Previous vaccination drives also took place amid a very different environment in terms of public anxiety around vaccinations. Surveys have shown that only about 60% of Americans intend to get a coronavirus vaccine, with many of those who are reluctant citing safety concerns as the reason for their hesitancy.

In contrast, the 1950s battle against polio succeeded despite a catastrophic safety problem in the first months of the immunization drive: Known as the Cutter Incident, it involved a batch of the vaccine, made by Cutter Laboratories, in which the live polio virus had not been properly inactivated. The vaccine resulted in about 40,000 cases of polio, including the deaths of 10 children and 200 others left with varying degrees of paralysis. Alarm over the debacle is what severely slowed the U.K. vaccination drive. But in the U.S., while vaccinations were suspended for three weeks while the March of Dimes and the U.S. government investigated and put new safeguards in place, the disaster had almost no discernible effect on people’s willingness to have their children immunized. “It is hard to imagine a vaccination program today surviving a safety lapse as bad as that,” Schwartz says. “Yet they got back on their feet within weeks.”

Another lesson from the polio eradication efforts was the importance of clear public health messages, and the use of celebrities, such as Elvis, who was vaccinated live on The Ed Sullivan Show in 1956, to build public confidence in the inoculations, Mawdsley says. But in today’s more fragmented popular culture, he says, public health officials should be “trying to identify different celebrities for different demographic groups” who can help promote vaccination.
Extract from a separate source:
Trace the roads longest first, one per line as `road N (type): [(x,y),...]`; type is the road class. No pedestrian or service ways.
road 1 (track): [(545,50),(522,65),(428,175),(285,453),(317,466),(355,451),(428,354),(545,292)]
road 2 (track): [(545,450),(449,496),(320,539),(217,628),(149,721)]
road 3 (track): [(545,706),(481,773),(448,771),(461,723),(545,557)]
It is also important to remember that our perceptions about what constitutes a successful immunization drive has changed significantly in the past half-century. “The idea that you can vaccinate everybody is a relatively modern phenomenon,” Millward says, noting that before the widespread use of computerized records in the 1980s and text messaging to mobile phones in the 1990s, such a goal would have been impractical. Today, he says, a 75% vaccination rate is seen as an abject failure, whereas in the 1950s it was seen as a brilliant success.

So today’s exasperation with the pace of the vaccine drive may seem misplaced by historical standards. But our impatience seems to grow in proportion to our technological capabilities.